# PASSAGE FOR REVIEW
....

Definitely work out your nutrition plan--how often and what you'll eat/drink well before the race, so there are no surprises. This is esp. true if you plan to "live off the course"--they may not have the flavors you like. Learned the hard way in my first attempt at HIM (shortened due to weather to a 50-km-ish bike and half marathon.) I somehow lost or forgot my gels for the run and ended up unable to get down anything on offer on the course until Mile 11. It got to where I was begging, "Do you have any apple cinnamon?" (The only Hammer flavor I can stand)! If you can only stand one or two flavors, carry them yourself, somewhere where they're not going to fall out. Lesson learned!

....

# WORK TASK 1
According to the race nutrition tip, why should you settle your eating and drinking plan well before the race? Answer in one to three sentences.
# WORK TASK 2
In the race nutrition tip, what is the only Hammer flavor the writer can stand?
# WORK TASK 3
Carry on the race nutrition tip from its final sentence.
The entries have no connection to the text about race nutrition.

....

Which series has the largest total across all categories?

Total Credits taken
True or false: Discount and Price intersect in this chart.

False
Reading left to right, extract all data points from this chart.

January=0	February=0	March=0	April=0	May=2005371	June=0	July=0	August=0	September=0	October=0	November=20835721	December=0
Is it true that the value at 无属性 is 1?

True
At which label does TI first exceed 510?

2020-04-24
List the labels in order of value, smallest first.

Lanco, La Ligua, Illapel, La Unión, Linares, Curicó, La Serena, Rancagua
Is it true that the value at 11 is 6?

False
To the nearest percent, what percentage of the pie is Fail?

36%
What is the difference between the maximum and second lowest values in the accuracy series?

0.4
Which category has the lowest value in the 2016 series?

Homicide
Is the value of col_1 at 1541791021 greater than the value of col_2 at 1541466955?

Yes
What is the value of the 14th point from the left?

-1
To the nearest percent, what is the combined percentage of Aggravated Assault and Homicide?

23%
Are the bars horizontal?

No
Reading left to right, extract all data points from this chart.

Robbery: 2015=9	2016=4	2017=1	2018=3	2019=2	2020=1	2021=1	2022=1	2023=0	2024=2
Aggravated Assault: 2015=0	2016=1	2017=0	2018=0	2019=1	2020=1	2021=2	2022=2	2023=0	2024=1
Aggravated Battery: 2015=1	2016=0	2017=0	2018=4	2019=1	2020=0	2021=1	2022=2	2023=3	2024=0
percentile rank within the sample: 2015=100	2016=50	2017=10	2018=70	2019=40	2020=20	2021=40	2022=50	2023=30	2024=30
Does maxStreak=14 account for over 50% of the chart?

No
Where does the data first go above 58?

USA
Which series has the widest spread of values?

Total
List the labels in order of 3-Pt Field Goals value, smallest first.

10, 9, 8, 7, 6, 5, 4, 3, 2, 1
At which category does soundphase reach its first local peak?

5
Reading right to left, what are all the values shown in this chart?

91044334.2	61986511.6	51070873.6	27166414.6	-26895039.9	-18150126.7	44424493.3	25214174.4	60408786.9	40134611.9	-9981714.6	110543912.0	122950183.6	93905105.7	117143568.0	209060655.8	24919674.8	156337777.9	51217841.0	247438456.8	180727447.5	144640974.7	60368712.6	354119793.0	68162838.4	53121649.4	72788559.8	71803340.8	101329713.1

....

# ANSWER 1
Settling how often and what you will eat and drink ahead of time means there are no surprises on race day. This matters most if you plan to rely on what the course provides, because it may not have the flavors you like.

# ANSWER 2
Apple cinnamon.

# ANSWER 3
One thing I would suggest is taking a little more than what you need on the bike--maybe some different flavors/textures of gels, bars, fruit, whatever you like. Both as insurance in case you somehow drop some, and in case your body decides it doesn't want to cooperate with the plan. I've had a few races where for some reason the nutrition that usually worked fine just wouldn't go down or I got sick of the same flavor (chocolate overdose on the HIM, a 62-km bike leg last year where I gagged so much I could barely get down any nutrition and almost puked). I've heard this is even more of an issue at the full IM distance--there are probably only so many gu and bar products one could face in a day!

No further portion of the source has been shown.